It has been one year exactly. My Facebook feed reminded me of this gem of a post, and I just have to say that the person responsible for it (see below) is pure genius.
I have a chance, and a plan, and my Fat Tuesday goal will be realized!!! A year after writing this letter to myself, I suppose I should respond to my suppositions and speculations….
I was nominated to write a letter to myself, the future me of 1 year from now. Thanks to Amanda at “Just in Queso” for thinking of me, and actually reading my blog! I thought this was really just a punishment for my kids and a way to embarrass my husband, I sometimes forget that anyone else would have a reason to stop by 🙂
The rules are as follows:
- Tag the letter under “dearfuturemetag”
- Write a letter to yourself to read again in a year’s time. You can answer then if you’d like.
- Nominate other bloggers. (My nominees are at the end of this post)
I think this request could not come at a better time, as today is Fat Tuesday and I have, for the 2nd year in a row, flopped horribly at my goal of eating myself into a stupor. I have a goal for the future me……..
Today is February 9, 2017. A year ago was Fat Tuesday, and I am sure you can still taste the disappointment. It tastes nothing like a cream filled Paczki.
Because of the wondrous and possibly miraculous way that Easter changes from year to year, the future me-you-now has the opportunity to fix your two year slump and arrange for a perfect, delicious, and calorie-laden Fat Tuesday. Because this year it falls on February 28th. WEEKS from now.
So! No time to waste. You will not have a breakfast of minty chewing gum this year. You will not scarf down some yogurt and grapes in the afternoon…these things should be outlawed on Fat Tuesday…there will be no excuse for healthy eating this year. Not on THIS day.
I assume you are finally working out again regularly……and surely have beaten your daily cravings for chocolate and candy during the rest of the year. I am sure your typical weekday dessert is just your Vitamin D gummies, although you probably should stop eating three times the recommended dose….
Keeping these things in mind, you have time to plan for Fat Tuesday 2017 without a lot of guilt. And yes, it should read like a headline. It is your day to shine.
As of today (your today, my year from today), you have 19 days to get yourself prepared. Take the day off. Don’t be surprised if your Google calendar reminds you that you already TOOK the day off, because I can do that from here. No more thinking about sweet and savory treats as you are stuck working all day, starving…. remember Fat Tuesday 2015? Wasn’t pretty. No more running from appointment to appointment with various kids, with no time to spare for even a Starbucks run. Hello Fat Tuesday 2016, still a little too fresh.
Be glad the kids have school. They will only slow you down that day. You are allowed to share the day with a friend though…but choose wisely. It must be someone who will keep up with you. Much like going to Cedar point as a kid, with a friend who won’t ride the coasters….. don’t pick anyone who isn’t willing to ride all the rides. Even the ones that make you throw up. Actually, if you do it right…. you should almost want to throw up by the time you are done. Almost.

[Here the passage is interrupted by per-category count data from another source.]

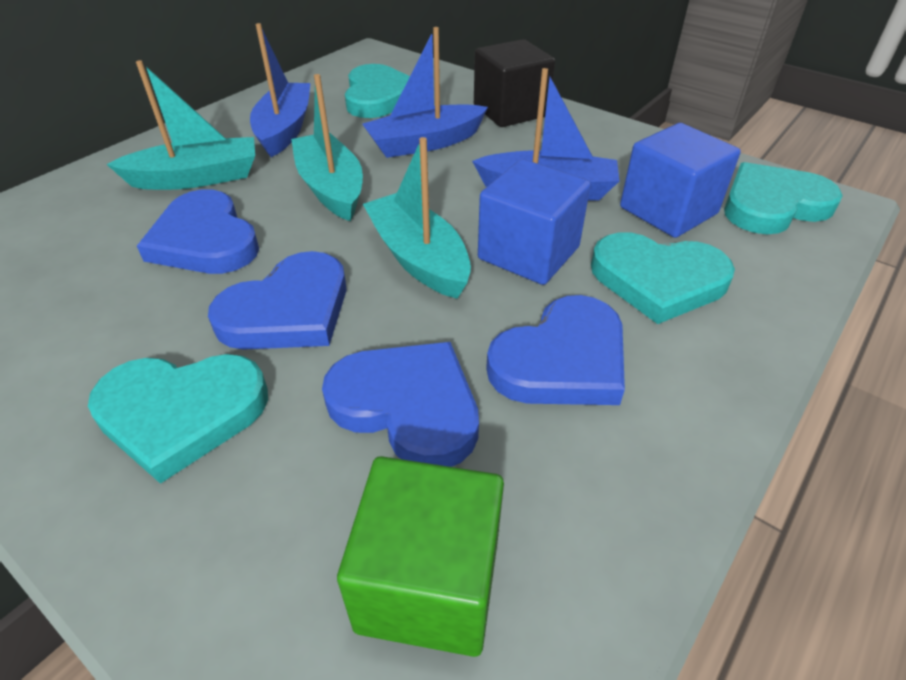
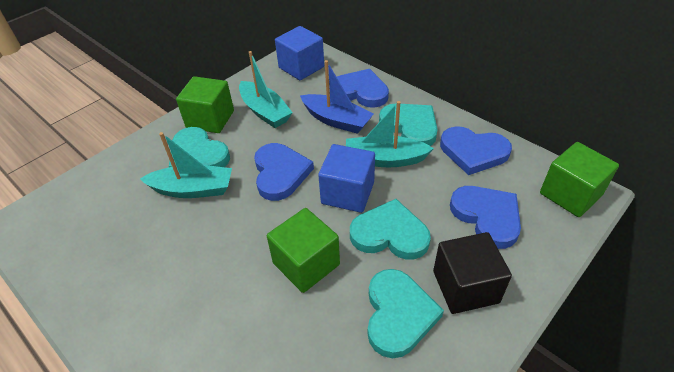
blue boat: [250,23,311,157] [362,27,488,158] [472,68,619,201] = 3 -> [300,60,373,134] = 1
green cube: [337,456,504,657] = 1 -> [176,76,234,133] [267,208,340,293] [540,142,619,217] = 3

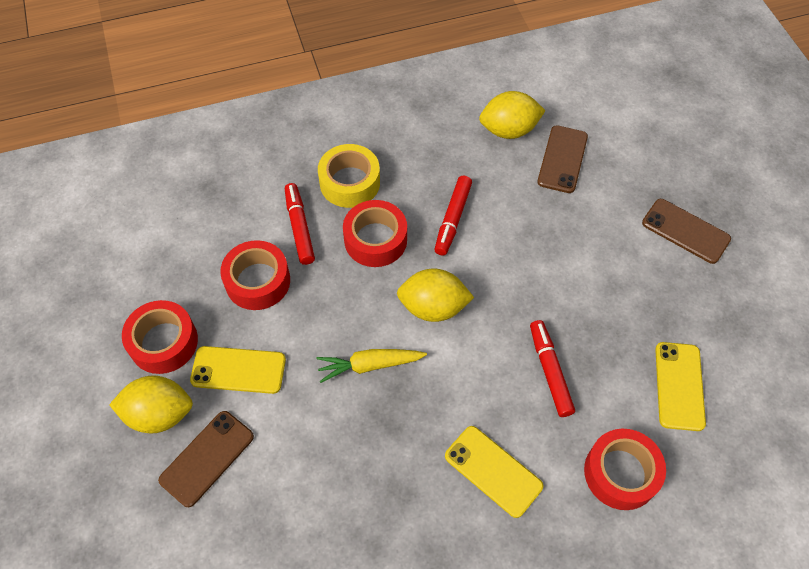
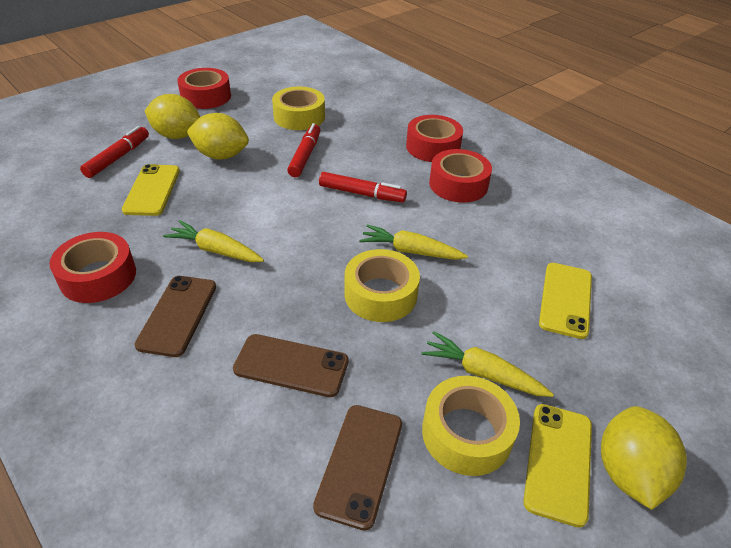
yellow carrot: [316,349,427,383] = 1 -> [163,220,264,262] [359,225,468,260] [421,331,554,397] = 3
yellow tape: [318,144,380,208] = 1 -> [272,87,325,130] [344,249,420,322] [422,376,520,476] = 3

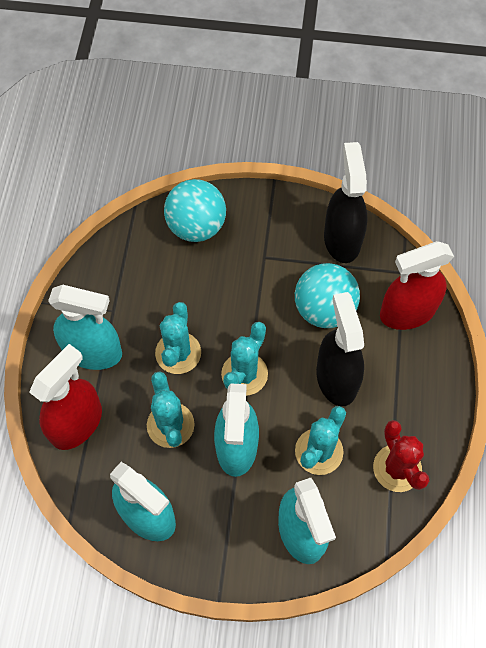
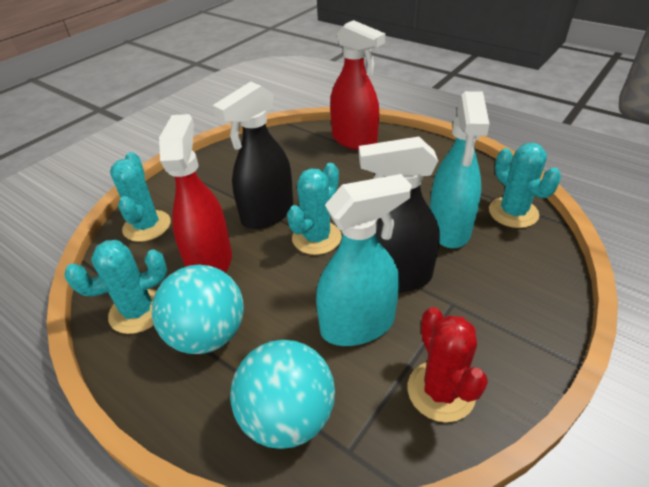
turquoise spray bottle: [48,285,122,370] [110,462,176,541] [214,383,259,477] [278,478,336,564] = 4 -> [316,174,412,346] [430,91,490,248] = 2

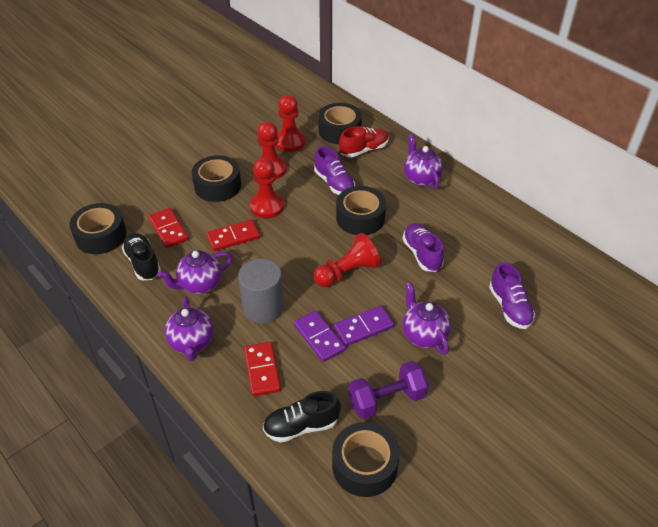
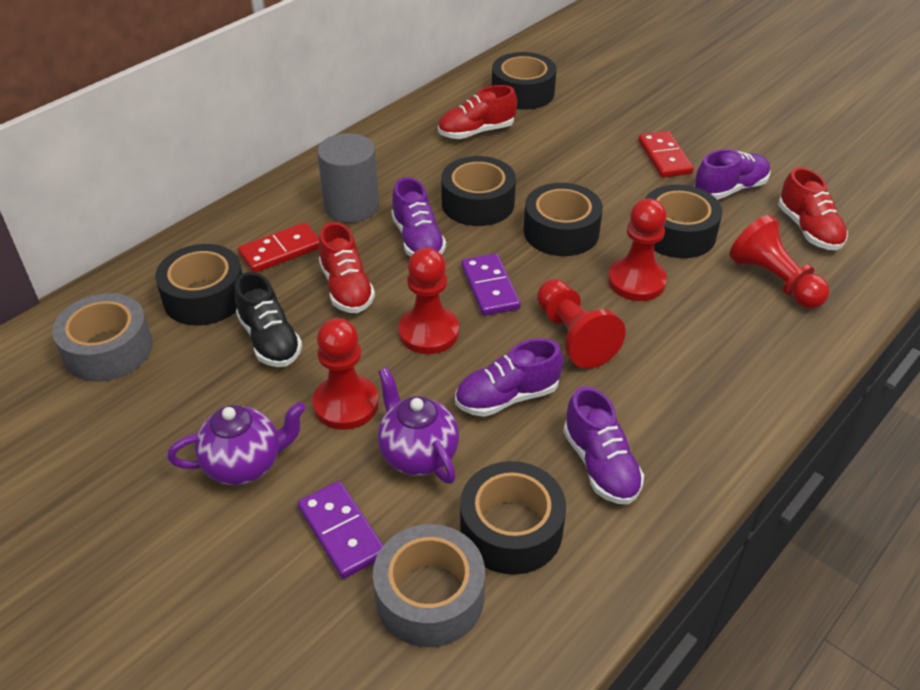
black shoe: [122,233,161,280] [263,391,341,443] = 2 -> [235,272,302,367] = 1
black tape: [69,203,127,254] [192,155,241,202] [318,103,362,144] [332,422,400,497] [336,186,386,235] = 5 -> [155,244,243,326] [441,156,516,226] [460,461,566,575] [492,52,557,110] [524,183,603,256] [645,184,723,258] = 6
grey tape: none = 0 -> [52,293,153,382] [373,524,485,647] = 2
purple dumbbell: [349,361,429,419] = 1 -> none = 0
purple shoe: [314,146,355,195] [402,223,444,272] [489,262,535,329] = 3 -> [391,177,446,257] [455,338,563,417] [563,386,644,504] [694,149,771,200] = 4
purple teapot: [158,250,233,294] [165,296,214,361] [402,282,451,355] [404,134,443,189] = 4 -> [167,402,306,485] [378,367,459,484] = 2
red domino: [149,208,188,248] [206,219,260,251] [244,342,281,396] = 3 -> [238,223,319,273] [638,131,694,178] = 2
red pawn: [250,158,284,218] [257,122,287,179] [275,95,306,152] [314,233,381,287] = 4 -> [313,318,379,430] [398,248,459,354] [537,279,626,369] [608,199,667,301] [729,215,830,309] = 5
red shoe: [339,126,389,157] = 1 -> [319,222,375,313] [438,85,517,139] [778,167,848,250] = 3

Make a list. You love lists. What MUST you have on Fat Tuesday, the fattest day of the year? Especially since you are now being so good all the rest of the year…..
Think classics. Like Alfredo sauce (not on pasta, only to dip breadsticks into). Chocolate lava cake. Make the calories count! Don’t you dare touch chocolate from Drug Mart, unless is it one of those nougats from Russell Stover. The pink kind that is really chewy with nuts or something in it. Those are amazing. Remember, they are rectangles.
As for me, well, as you can see from looking in the mirror… I’ve been working hard on getting you into shape. Training for this day. Make me proud. Tomorrow I will eat salad, and force myself to start the daily workouts, don’t waste my efforts. I’m passing you the torch now…… run with it. Carry it to our day of hedonistic indulgence, make our dreams a reality. Those dreams of hot fudge, maraschino cherries, and liberal dustings of powdered sugar.
My nominations are:
………And now current year……….
Well, I did work out…. and then I didn’t. Back to that later.
Gummy vitamins remain my emergency dessert…. although if there is chocolate ever in the house, it is not safe from me.
I’m planning to make a chocolate lava cake right NOW actually…to practice for Fat Tuesday.
Just in Queso, and anything queso actually….. is pretty damn awesome.